Is it possible that a firewall or something similar is blocking the communication between KV and PD?

translator_bot · June 21, 2024, 7:54am

| username: zhanggame1 | Original post link

Check the monitoring, is the memory insufficient?

translator_bot · June 21, 2024, 7:54am

| username: xingzhenxiang | Original post link

Try reloading the PD node.

translator_bot · June 21, 2024, 7:54am

| username: 路在何chu | Original post link

It looks like a communication failure.

translator_bot · June 21, 2024, 7:54am

| username: 路在何chu | Original post link

What does the TiKV log print?

translator_bot · June 21, 2024, 7:54am

| username: 月明星稀 | Original post link

Hybrid deployment

translator_bot · June 21, 2024, 7:54am

| username: 月明星稀 | Original post link

In the same data center, there shouldn’t be any network issues in theory.

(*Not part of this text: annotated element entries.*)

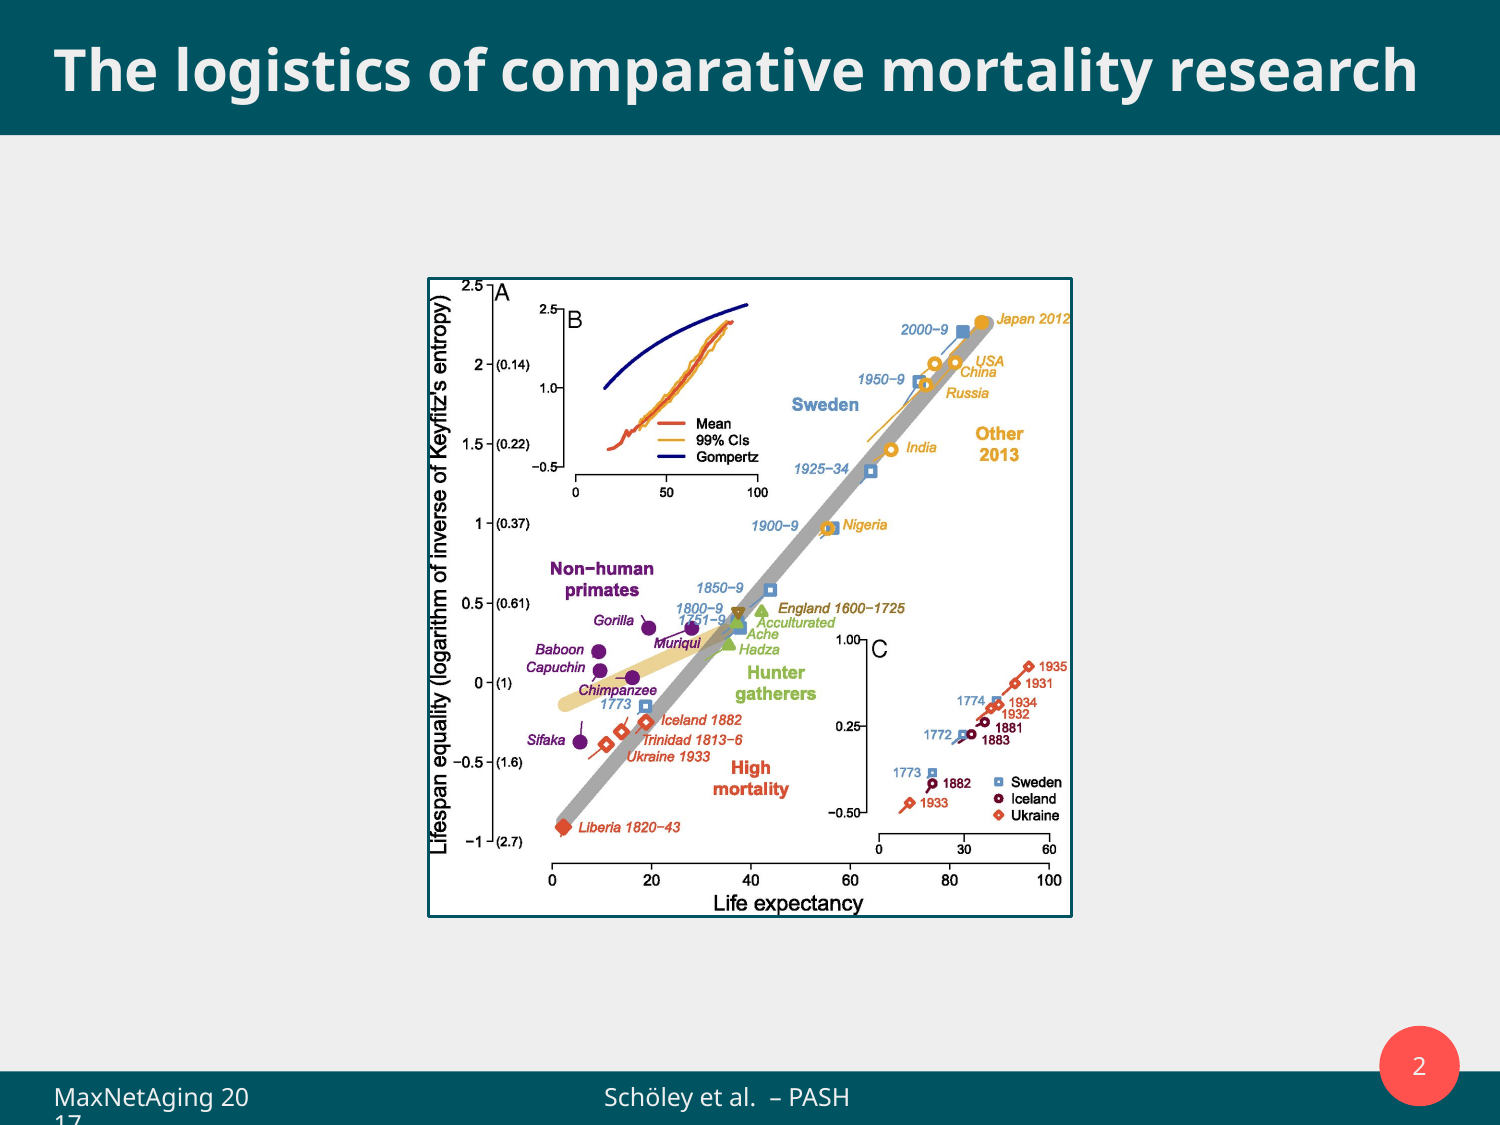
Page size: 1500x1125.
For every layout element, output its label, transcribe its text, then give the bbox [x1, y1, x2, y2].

title The logistics of comparative mortality research [53, 0, 1447, 141]
picture [430, 280, 1070, 916]
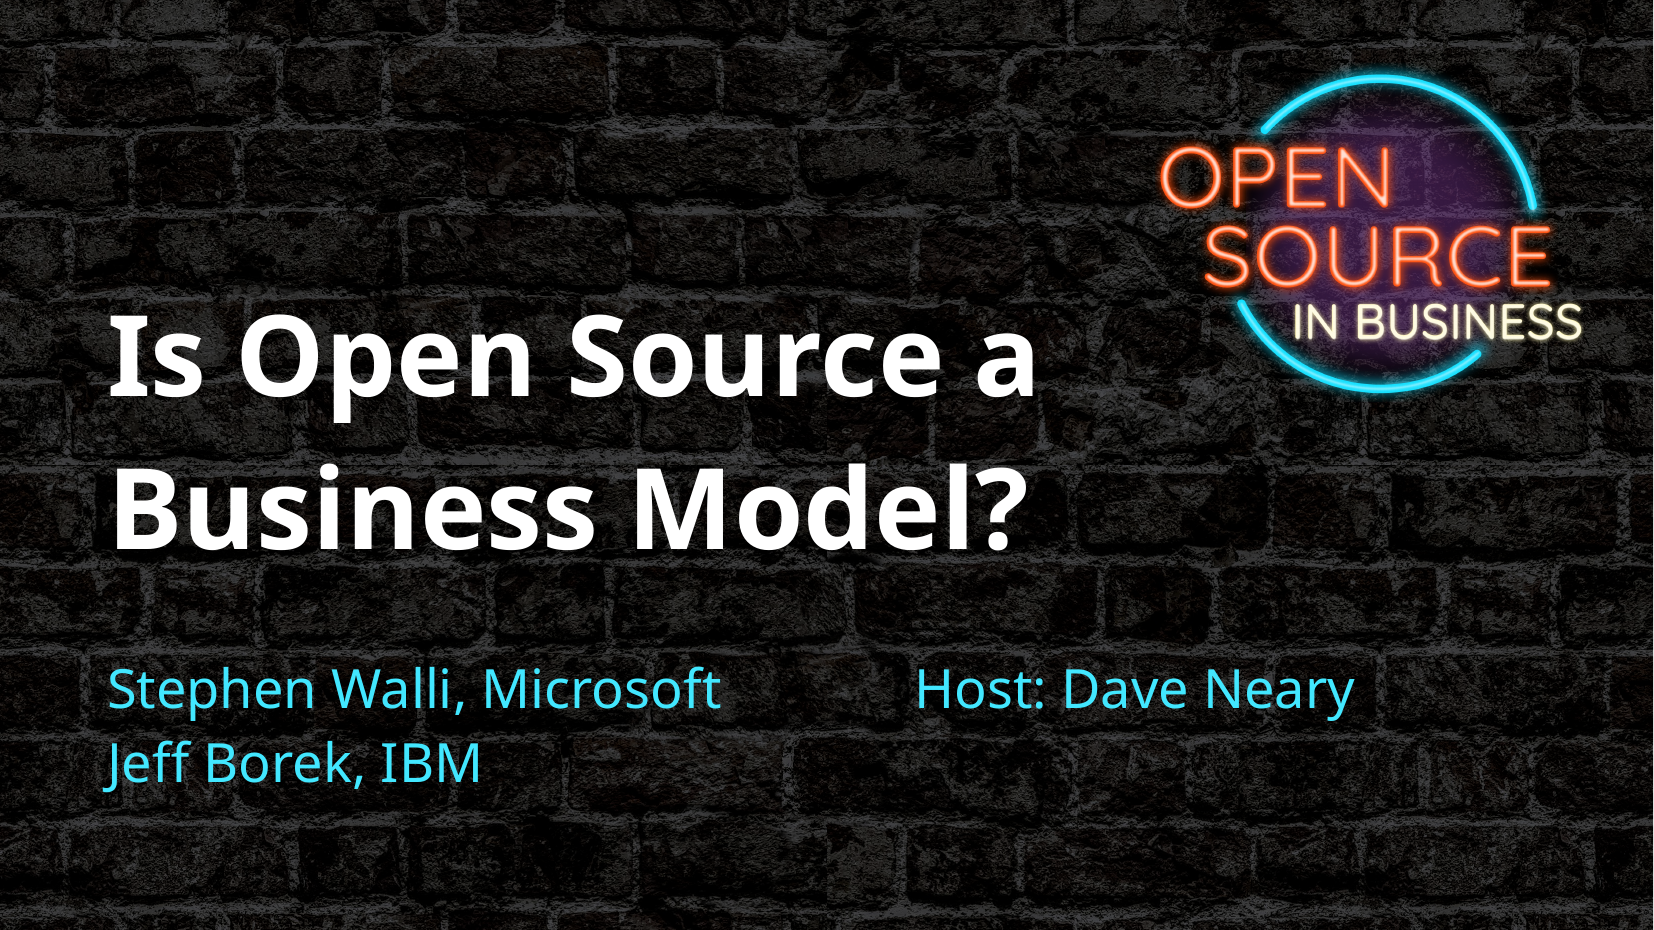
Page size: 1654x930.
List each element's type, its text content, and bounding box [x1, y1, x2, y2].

translator_bot · June 21, 2024, 7:54am

| username: 月明星稀 | Original post link

How much time difference would cause this issue?

translator_bot · June 21, 2024, 7:54am

| username: 路在何chu | Original post link

It is estimated that there are not enough resources, causing a crash.

translator_bot · June 21, 2024, 7:54am

| username: 月明星稀 | Original post link

If resources are insufficient, will there be error logs?

translator_bot · June 21, 2024, 7:54am

| username: 连连看db | Original post link

There may be some information, such as insufficient memory, TiDB might print an error message like “fatal error: runtime: out of memory” in the logs. If the disk space is insufficient, you might see “no space left on device”. However, the scenarios encountered are generally more complex, and most of the time, errors will be printed when executing code functions.

translator_bot · June 21, 2024, 7:54am

| username: TIDB-Learner | Original post link

In a production environment, if an issue suddenly arises, you can check the network (manual adjustments) and disk capacity (such as the root directory being filled with logs).